BACKGROUND: Overweight and obesity dramatically increased in the last years. Hepatic complication of obesity, integrated in the term of non-alcoholic fatty liver disease (NAFLD), is a spectrum of abnormality ranging from steatosis to non-alcoholic steatohepatitis (NASH), potentially leading to cirrhosis. Liver biopsy remains the gold standard to evaluate the stage of NAFLD; however, the procedure is invasive. The indocyanine green (ICG) clearance test is performed since years to assess hepatic function before partial hepatectomy, or after liver transplantation. This study was designed to detect liver complications with the ICG clearance test in a population of obesepatients scheduled for bariatric surgery. METHODS: In a prospective cohort study, morbidly obese individuals receiving bariatric surgery with scheduled hepatic biopsies were investigated. Liver function was determined by the ICG test preoperatively, and blood samples were collected. Liver biopsy specimens were obtained for each patient and classified according to the NAFLD activity score (NAS) by a single pathologist that was blinded to the results of the ICG test. RESULTS: Twenty-six patients were included (7 male and 19 female). The mean age of participants was 45.8 years; the mean body mass index was 41.4 kg/m2. According to the NAS, 6 (23.1%) patients revealed manifest NASH, and 5 patients were considered borderline (19.2%).

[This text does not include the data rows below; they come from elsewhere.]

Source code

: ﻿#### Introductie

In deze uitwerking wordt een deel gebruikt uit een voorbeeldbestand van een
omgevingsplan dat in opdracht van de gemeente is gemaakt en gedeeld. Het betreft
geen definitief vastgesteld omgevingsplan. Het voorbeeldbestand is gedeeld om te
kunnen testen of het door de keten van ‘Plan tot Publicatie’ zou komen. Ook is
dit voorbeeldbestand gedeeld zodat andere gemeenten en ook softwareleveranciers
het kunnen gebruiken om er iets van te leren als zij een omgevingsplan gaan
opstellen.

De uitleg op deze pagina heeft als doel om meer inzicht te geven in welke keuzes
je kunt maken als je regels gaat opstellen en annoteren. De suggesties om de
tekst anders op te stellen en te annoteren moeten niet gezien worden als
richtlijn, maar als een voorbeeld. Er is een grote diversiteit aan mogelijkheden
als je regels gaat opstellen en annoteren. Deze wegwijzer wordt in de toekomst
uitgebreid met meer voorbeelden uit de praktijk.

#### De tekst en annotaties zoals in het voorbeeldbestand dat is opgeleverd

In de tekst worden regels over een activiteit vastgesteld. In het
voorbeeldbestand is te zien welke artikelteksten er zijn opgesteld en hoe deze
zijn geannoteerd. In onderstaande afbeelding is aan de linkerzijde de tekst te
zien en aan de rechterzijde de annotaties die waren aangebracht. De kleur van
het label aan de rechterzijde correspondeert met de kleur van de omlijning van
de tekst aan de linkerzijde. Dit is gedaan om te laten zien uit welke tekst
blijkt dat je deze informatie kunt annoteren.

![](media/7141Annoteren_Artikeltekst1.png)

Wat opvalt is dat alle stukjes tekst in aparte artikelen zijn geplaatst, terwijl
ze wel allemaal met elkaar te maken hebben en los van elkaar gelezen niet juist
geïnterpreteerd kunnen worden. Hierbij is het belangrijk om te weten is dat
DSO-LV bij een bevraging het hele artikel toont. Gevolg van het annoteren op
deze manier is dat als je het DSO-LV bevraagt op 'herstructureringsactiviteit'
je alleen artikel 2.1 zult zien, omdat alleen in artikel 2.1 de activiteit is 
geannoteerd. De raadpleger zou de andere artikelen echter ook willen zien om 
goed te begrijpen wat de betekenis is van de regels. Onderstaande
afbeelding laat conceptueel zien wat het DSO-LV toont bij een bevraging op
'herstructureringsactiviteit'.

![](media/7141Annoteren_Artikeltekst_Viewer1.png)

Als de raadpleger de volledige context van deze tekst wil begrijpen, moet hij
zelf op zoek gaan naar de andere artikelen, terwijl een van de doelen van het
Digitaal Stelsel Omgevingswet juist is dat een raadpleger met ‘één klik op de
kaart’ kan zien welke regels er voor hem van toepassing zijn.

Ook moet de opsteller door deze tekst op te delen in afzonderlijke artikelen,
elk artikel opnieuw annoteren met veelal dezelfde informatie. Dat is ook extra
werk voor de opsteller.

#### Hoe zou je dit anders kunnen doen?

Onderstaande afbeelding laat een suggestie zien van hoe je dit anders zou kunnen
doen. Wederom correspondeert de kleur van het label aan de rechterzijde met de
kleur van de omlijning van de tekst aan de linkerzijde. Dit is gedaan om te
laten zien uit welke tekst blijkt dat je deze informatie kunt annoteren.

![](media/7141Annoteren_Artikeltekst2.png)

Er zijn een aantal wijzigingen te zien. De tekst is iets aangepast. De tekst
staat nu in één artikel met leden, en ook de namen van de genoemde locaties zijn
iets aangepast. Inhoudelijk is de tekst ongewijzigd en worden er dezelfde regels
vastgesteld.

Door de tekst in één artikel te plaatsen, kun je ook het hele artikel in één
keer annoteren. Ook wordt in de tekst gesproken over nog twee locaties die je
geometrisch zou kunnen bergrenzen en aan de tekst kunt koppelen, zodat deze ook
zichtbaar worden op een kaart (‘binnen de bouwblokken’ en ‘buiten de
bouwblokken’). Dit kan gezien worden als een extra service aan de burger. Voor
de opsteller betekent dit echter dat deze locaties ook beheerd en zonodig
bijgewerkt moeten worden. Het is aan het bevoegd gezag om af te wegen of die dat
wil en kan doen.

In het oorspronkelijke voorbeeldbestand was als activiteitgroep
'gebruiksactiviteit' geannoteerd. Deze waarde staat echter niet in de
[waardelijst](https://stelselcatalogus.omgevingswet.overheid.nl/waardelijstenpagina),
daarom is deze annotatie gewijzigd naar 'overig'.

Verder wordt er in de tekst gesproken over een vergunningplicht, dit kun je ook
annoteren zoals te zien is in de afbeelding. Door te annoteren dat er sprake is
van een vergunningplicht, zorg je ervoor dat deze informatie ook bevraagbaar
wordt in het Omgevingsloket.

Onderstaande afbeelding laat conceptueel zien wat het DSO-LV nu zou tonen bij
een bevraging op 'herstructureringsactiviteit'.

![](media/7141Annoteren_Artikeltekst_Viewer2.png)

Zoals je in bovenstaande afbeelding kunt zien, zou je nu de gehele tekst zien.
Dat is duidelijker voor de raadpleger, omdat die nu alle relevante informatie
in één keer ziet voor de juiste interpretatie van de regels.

A closed correlation was observed between the ICG clearance test and hepatic steatosis (r = 0.43, p = 0.03), NAS (r = 0.44, p = 0.025), and fibrosis (r = 0.49, p = 0.01). CONCLUSIONS: In obesepatients, non-invasive evaluation of liver function with the indocyanine green clearance test correlated with histological features of NAFLD. This may detect non-invasively hepatopathy in obese population and could motive biopsy.